__ASSIGNMENT__
Repeat the lines from the one containing "How much of" through the end of the records, switching "humidity" to "temperature" and keeping everything else the same. Omit the pictures.

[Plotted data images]
+ + + + + + +
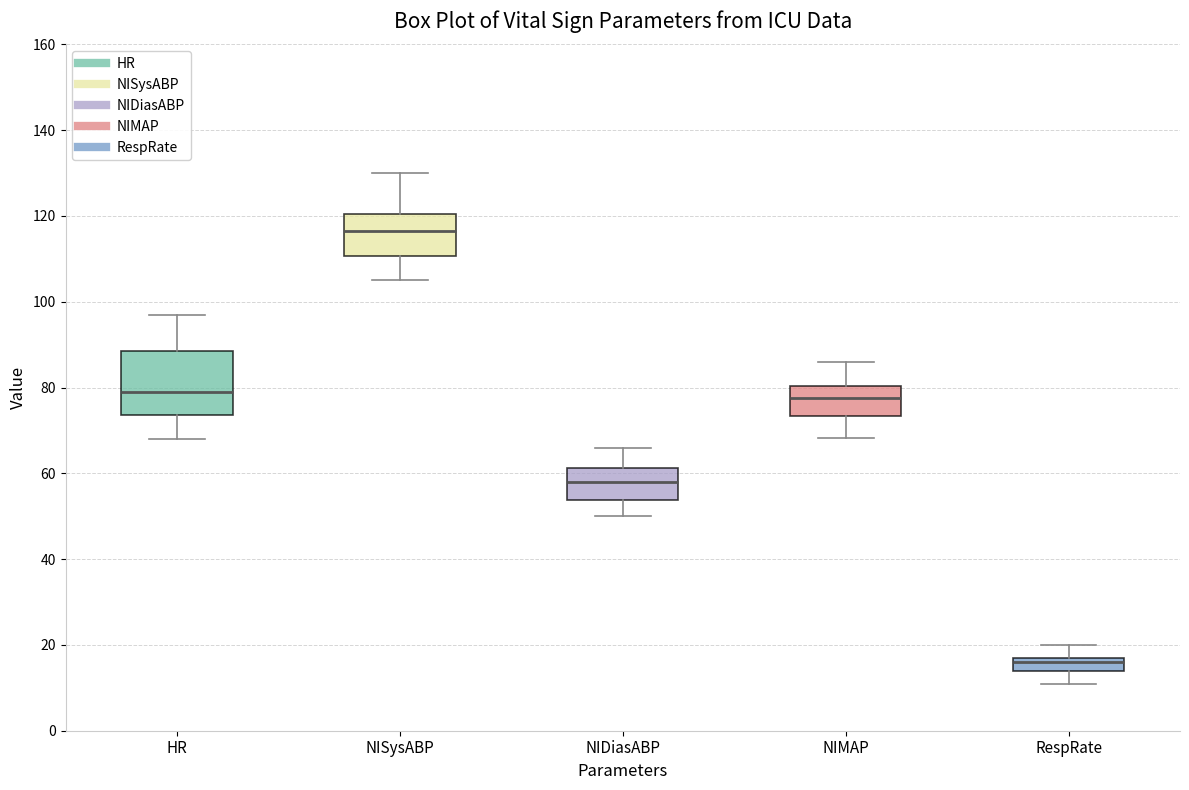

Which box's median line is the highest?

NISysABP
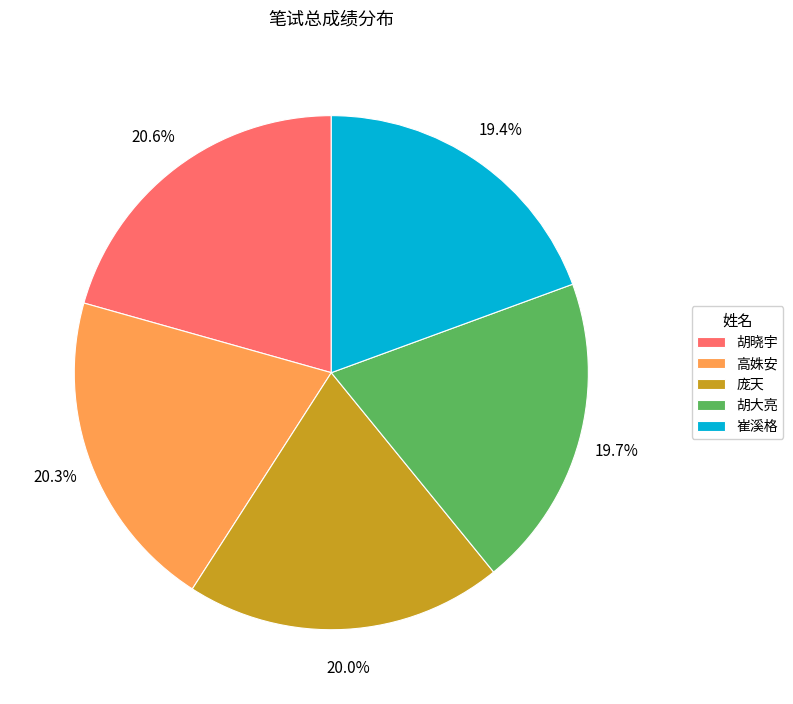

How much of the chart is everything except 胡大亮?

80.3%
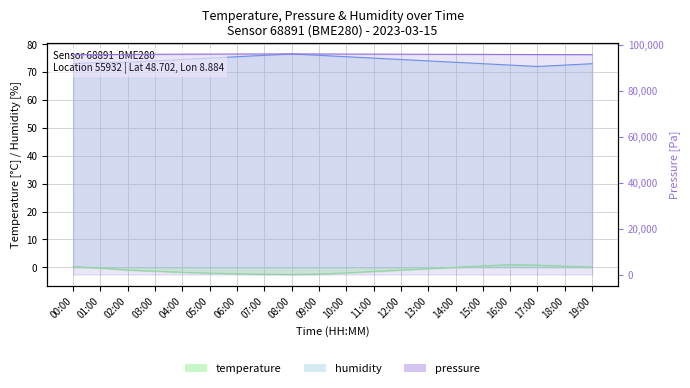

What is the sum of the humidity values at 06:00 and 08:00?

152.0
+ + + + + + +
__ANSWER SPACE__
How much of the chart is everything except 胡大亮?

80.3%

What is the sum of the temperature values at 06:00 and 08:00?

152.0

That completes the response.